* **Texte extrait**
┄┄┄┄┄┄┄┄┄┄
Attention, Un Fouassier peut en cacher un autre et inversement !! Luc-Michel est le frère d’Eric !! (oui oui celui-là même qui a écrit “le bureau des affaires occultes” ed. Albin Michel, voire ma chronique…) Autant vous dire que l’écriture est une affaire de famille avec ces deux-là !
Portez-vous des pantoufles ou, comme moi, vous préférez le contact du sol avec des chaussettes, voire pieds nus ?? Luc-Michel Fouassier m’a pourtant convaincue de l’utilité de la pantoufle à travers son livre “les pantoufles” (Ed Folio-Gallimard) justement ! où comment changer son regard sur le monde en traversant un instant de sa vie en pantoufles !! Luc-Michel nous offre dans ce petit roman, un pas de côté face à une morosité ambiante qui plombe nos foulées quotidiennes et je dirai également, face à une globalisation de l’esthétique ! Autant vous le dire tout de suite : cet homme n’écrit pas avec les pieds !!
┄┄┄┄┄┄┄┄┄┄
Images avec coordonnées des points clés:
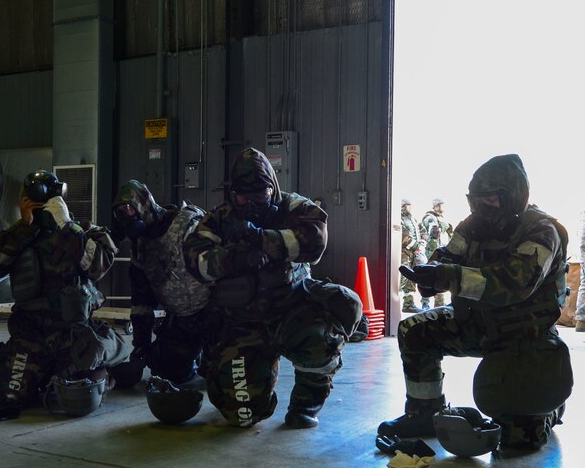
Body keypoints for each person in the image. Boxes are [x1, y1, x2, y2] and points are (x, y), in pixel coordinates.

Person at [380, 154, 572, 451]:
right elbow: (447, 257)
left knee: (517, 440)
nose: (481, 207)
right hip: (477, 324)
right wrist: (429, 275)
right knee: (415, 330)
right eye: (475, 200)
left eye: (491, 199)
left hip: (523, 337)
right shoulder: (471, 226)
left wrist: (448, 275)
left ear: (513, 196)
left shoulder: (542, 230)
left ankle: (547, 410)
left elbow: (514, 283)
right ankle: (423, 412)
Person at [183, 148, 364, 429]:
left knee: (319, 340)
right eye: (243, 197)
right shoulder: (219, 218)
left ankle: (306, 403)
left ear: (272, 189)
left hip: (290, 310)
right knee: (241, 416)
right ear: (233, 193)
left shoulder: (294, 207)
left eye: (259, 195)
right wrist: (235, 258)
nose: (251, 203)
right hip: (242, 321)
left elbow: (315, 242)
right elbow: (196, 260)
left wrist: (264, 240)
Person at [0, 170, 130, 415]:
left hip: (72, 333)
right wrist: (23, 226)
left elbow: (98, 266)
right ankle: (44, 376)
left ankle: (100, 369)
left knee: (81, 397)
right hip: (31, 332)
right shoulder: (17, 236)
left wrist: (66, 225)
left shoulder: (85, 231)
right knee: (6, 393)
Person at [108, 180, 215, 390]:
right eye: (121, 211)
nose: (127, 214)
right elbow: (142, 301)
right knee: (164, 369)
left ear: (144, 204)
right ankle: (192, 358)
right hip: (182, 319)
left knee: (225, 376)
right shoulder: (140, 246)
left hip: (214, 313)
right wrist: (141, 344)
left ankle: (211, 358)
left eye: (130, 207)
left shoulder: (187, 224)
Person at [419, 198, 454, 309]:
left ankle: (439, 304)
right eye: (440, 205)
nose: (442, 207)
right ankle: (426, 304)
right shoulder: (431, 218)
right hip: (434, 251)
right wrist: (435, 246)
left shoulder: (441, 219)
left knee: (440, 275)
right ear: (436, 206)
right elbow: (434, 231)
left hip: (441, 250)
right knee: (430, 275)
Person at [399, 198, 426, 313]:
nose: (409, 208)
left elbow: (423, 233)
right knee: (403, 278)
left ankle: (409, 304)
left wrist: (421, 245)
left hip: (415, 253)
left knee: (411, 278)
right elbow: (403, 237)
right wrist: (416, 246)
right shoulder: (399, 219)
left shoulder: (414, 220)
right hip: (404, 253)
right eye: (407, 205)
┄┄┄┄┄┄┄┄┄┄
* **Tâches à réaliser**
1 - Selon la chronique sur « Les pantoufles », chez quel éditeur ce livre est-il paru ?
2 - Reproduisez à l'identique le passage de la chronique sur « Les pantoufles » qui commence par « Portez-vous des pantoufles » et se poursuit jusqu'à « les pieds !! ».
3 - Poursuivez la chronique sur « Les pantoufles » à partir de sa dernière phrase.
Ces enregistrements n'ont aucun lien avec la chronique sur « Les pantoufles ».

* **Réponses par point**
1 - Chez Folio-Gallimard.

2 -
Portez-vous des pantoufles ou, comme moi, vous préférez le contact du sol avec des chaussettes, voire pieds nus ?? Luc-Michel Fouassier m’a pourtant convaincue de l’utilité de la pantoufle à travers son livre “les pantoufles” (Ed Folio-Gallimard) justement ! où comment changer son regard sur le monde en traversant un instant de sa vie en pantoufles !! Luc-Michel nous offre dans ce petit roman, un pas de côté face à une morosité ambiante qui plombe nos foulées quotidiennes et je dirai également, face à une globalisation de l’esthétique ! Autant vous le dire tout de suite : cet homme n’écrit pas avec les pieds !!

3 -
J’ai tout de suite eu de la sympathie pour cet auteur !! Allez savoir pourquoi ! Mais quelqu’un qui décrit aussi bien les petites choses insignifiantes de la vie avec un petit côté “Monsieur Hulot”, je trouve ça particulièrement touchant !
“Les pantoufles”, c’est l’histoire d’un homme qui claque la porte de chez lui pour aller au bureau et qui s’aperçoit qu’il a oublié ses clefs à l’intérieur, mais pire encore ! il est en pantoufles !! De là découle toute une histoire abracadabrante, mais tellement drôle, fine et pas si anodine qu’on ne le pense..
Luc-Michel Fouassier a eu la gentillesse de bien vouloir répondre à mes impertinentes questions, qu’il en soit ici remercié très amicalement ! et sinon j’suis dispo pour un café !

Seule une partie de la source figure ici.